During biofeedback, sensors placed in or near the rectum display your muscle activity on a screen in real time. A trained therapist guides you through pushing exercises while you watch the visual feedback, learning to relax the right muscles at the right time. It’s essentially retraining your brain-muscle connection. Most protocols involve four to six sessions, though this varies. Success rates across studies generally land around two-thirds of patients, with some centers reporting even higher numbers.

The treatment has no side effects, which is a notable advantage over long-term laxative use. It does require a therapist specifically trained in pelvic floor biofeedback, which can be a barrier in some areas.

Other Treatment Approaches

For people who don’t respond to biofeedback alone, injections of botulinum toxin into the overactive pelvic floor muscle can help. In one study of 31 patients who had already failed biofeedback, combining the injection with continued biofeedback training succeeded in 24 of them. Of those, 23 maintained satisfactory bowel function over an average follow-up of about eight months. The injection temporarily weakens the muscle that’s contracting inappropriately, giving the body a window to relearn the correct pattern.

Physical therapy for the pelvic floor is another important component. A pelvic floor physical therapist can work with you on muscle relaxation techniques, stretching, and body awareness. Diaphragmatic breathing, sometimes called belly breathing, is one of the foundational exercises. The pelvic floor and the diaphragm move in sync: when you inhale deeply into your belly, your pelvic floor naturally relaxes, and when you exhale, it gently contracts. Practicing this connection helps you learn to consciously release the pelvic floor muscles.

To practice diaphragmatic breathing, lie on your back with your knees bent. Place one hand on your chest and one on your belly. Breathe in slowly through your nose for three to four seconds, letting your belly rise while your chest stays still. As you inhale, consciously relax your pelvic floor. Exhale slowly for three to four seconds. This technique builds awareness and control over muscles that most people have never learned to consciously manage.

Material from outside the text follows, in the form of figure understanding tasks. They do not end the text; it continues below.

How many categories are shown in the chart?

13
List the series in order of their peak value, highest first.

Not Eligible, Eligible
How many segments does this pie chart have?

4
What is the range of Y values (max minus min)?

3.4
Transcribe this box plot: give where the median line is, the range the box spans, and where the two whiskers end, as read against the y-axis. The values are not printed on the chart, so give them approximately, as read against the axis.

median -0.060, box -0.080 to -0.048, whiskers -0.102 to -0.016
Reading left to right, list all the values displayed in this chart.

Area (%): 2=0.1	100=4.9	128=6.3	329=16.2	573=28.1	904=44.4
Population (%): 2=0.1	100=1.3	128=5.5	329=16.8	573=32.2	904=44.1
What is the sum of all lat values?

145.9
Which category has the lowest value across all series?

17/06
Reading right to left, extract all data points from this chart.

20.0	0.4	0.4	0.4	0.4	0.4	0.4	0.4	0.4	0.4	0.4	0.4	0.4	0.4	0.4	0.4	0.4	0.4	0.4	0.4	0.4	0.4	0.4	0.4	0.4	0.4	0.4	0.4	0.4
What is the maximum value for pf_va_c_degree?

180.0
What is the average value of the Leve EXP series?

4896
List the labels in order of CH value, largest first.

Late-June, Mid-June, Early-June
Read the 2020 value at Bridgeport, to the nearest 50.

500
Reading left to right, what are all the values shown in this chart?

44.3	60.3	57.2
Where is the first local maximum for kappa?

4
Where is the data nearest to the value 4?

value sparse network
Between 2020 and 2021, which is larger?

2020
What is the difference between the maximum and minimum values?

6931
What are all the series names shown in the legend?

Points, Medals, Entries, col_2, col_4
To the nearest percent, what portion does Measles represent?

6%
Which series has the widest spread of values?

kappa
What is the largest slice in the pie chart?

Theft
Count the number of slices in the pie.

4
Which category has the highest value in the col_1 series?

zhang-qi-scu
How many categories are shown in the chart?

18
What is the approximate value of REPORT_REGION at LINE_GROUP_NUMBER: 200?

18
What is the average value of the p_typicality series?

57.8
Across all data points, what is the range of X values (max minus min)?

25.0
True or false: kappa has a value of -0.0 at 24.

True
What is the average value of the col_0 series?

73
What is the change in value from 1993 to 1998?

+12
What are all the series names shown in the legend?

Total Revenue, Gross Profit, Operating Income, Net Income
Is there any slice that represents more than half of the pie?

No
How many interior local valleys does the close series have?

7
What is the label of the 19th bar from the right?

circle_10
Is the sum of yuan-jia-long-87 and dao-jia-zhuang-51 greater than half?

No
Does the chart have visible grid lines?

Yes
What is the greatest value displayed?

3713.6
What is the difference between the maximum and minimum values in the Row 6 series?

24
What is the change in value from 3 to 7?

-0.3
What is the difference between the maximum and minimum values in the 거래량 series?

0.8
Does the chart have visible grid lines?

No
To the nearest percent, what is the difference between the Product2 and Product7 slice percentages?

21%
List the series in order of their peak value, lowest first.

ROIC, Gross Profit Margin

Why Fiber Alone Doesn’t Fix It

This is one of the most important things to understand about dyssynergia. Standard constipation advice centers on increasing fiber, drinking more water, and exercising. These strategies help when the problem is slow-moving stool or hard stool. But in dyssynergia, the problem isn’t what the stool looks like. It’s a mechanical failure at the exit point. You could have perfectly soft stool and still be unable to evacuate it because the muscles won’t cooperate.

That said, keeping stool soft through adequate fiber and fluid does make evacuation easier and reduces the amount of force required. It just won’t resolve the problem on its own. If you’ve been faithfully following dietary advice for constipation and still find yourself straining excessively, needing to use your fingers to assist, or feeling like stool is stuck despite being soft, dyssynergia is worth investigating with the specific tests described above.